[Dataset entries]
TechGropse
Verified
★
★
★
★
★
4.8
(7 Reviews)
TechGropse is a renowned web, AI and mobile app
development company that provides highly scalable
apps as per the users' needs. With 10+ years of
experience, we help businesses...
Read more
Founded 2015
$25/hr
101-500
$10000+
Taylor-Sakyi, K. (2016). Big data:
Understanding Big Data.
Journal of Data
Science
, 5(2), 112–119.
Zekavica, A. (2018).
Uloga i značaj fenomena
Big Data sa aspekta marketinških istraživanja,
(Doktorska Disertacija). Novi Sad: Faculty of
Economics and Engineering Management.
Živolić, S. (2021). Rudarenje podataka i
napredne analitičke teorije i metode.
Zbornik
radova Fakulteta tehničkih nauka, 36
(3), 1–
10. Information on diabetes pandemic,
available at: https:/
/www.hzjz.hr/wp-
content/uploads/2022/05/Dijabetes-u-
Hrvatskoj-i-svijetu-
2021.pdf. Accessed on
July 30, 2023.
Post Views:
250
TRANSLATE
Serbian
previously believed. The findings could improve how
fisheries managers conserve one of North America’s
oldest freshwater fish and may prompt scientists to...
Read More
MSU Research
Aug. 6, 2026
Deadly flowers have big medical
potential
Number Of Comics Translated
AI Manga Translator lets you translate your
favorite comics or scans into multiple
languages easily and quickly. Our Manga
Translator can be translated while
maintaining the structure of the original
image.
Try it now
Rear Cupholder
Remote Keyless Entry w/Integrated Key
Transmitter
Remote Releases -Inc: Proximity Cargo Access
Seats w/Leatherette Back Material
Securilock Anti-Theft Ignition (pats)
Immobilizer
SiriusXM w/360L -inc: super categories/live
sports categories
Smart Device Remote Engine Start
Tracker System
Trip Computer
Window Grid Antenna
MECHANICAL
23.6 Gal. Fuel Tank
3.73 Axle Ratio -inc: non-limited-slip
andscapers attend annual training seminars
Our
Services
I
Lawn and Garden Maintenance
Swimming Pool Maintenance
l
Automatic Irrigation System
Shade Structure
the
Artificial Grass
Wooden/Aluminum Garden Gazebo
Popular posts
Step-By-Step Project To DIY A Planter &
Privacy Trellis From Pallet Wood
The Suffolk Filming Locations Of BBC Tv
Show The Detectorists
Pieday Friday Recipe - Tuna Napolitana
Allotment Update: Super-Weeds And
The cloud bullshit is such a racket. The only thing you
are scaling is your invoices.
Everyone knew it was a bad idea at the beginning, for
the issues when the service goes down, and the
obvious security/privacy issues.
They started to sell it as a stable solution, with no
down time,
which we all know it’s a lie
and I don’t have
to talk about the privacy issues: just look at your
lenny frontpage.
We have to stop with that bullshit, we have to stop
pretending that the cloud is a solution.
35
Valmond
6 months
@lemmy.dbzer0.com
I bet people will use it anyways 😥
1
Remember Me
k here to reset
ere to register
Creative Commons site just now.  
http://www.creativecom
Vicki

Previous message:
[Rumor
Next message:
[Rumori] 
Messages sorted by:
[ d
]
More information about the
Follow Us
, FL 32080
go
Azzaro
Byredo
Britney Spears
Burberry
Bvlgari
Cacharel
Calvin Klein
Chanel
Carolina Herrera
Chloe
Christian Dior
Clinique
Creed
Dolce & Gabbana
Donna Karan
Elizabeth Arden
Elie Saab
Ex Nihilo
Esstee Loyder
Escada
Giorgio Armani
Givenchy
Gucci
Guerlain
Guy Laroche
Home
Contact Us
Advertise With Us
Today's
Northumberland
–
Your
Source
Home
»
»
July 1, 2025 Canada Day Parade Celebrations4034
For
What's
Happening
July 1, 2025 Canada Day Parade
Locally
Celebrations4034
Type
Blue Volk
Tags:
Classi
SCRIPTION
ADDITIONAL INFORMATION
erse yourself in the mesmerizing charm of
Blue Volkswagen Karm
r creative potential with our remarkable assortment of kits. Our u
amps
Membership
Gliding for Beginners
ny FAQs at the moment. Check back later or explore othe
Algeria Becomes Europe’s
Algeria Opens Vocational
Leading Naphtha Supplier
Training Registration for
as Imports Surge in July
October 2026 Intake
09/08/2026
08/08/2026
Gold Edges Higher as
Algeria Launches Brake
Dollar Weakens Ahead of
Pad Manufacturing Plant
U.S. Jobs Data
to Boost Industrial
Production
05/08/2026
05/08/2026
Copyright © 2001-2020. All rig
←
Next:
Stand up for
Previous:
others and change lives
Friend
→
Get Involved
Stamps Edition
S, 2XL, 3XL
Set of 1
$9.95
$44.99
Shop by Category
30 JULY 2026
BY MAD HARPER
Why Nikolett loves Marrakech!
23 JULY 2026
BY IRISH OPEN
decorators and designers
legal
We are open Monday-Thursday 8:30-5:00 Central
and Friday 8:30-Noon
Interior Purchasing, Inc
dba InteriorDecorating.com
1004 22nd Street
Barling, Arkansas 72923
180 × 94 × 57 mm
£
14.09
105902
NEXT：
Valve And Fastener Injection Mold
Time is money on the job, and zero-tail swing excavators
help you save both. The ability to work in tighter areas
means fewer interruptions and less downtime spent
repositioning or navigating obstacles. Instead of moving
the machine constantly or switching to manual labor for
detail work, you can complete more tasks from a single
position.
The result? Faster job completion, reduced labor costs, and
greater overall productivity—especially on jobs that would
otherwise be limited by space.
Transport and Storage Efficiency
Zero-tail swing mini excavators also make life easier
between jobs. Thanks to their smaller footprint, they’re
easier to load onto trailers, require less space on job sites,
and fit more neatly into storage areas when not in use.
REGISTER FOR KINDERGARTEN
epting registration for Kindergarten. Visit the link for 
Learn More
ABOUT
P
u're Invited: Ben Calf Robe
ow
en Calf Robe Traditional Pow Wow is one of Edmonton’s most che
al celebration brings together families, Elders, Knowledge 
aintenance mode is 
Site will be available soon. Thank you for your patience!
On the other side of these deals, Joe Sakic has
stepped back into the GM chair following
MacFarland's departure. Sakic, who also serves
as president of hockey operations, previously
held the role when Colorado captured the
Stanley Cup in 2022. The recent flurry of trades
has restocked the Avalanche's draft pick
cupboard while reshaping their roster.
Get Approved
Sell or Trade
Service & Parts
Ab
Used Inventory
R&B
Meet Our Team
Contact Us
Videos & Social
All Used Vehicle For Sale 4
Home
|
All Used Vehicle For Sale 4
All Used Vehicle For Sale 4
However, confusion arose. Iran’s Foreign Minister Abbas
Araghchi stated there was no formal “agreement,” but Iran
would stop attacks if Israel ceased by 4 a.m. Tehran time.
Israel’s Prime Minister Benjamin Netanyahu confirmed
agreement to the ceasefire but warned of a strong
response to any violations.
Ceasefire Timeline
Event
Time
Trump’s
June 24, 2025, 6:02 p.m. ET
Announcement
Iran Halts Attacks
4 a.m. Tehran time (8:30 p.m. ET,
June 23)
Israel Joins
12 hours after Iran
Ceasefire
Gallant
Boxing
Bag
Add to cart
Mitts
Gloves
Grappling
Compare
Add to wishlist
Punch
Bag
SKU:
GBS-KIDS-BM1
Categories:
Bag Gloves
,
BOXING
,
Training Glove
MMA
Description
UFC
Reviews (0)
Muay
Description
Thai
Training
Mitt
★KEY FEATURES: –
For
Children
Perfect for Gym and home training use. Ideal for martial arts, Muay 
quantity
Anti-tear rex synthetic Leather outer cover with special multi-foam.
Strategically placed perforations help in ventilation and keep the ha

- Exercise instructions -
Using the entries above, repeat only the lines from the one containing "Artificial Grass" through the one containing "and I don’t have", end lines included.

- Response to the exercise -
Artificial Grass
Wooden/Aluminum Garden Gazebo
Popular posts
Step-By-Step Project To DIY A Planter &
Privacy Trellis From Pallet Wood
The Suffolk Filming Locations Of BBC Tv
Show The Detectorists
Pieday Friday Recipe - Tuna Napolitana
Allotment Update: Super-Weeds And
The cloud bullshit is such a racket. The only thing you
are scaling is your invoices.
Everyone knew it was a bad idea at the beginning, for
the issues when the service goes down, and the
obvious security/privacy issues.
They started to sell it as a stable solution, with no
down time,
which we all know it’s a lie
and I don’t have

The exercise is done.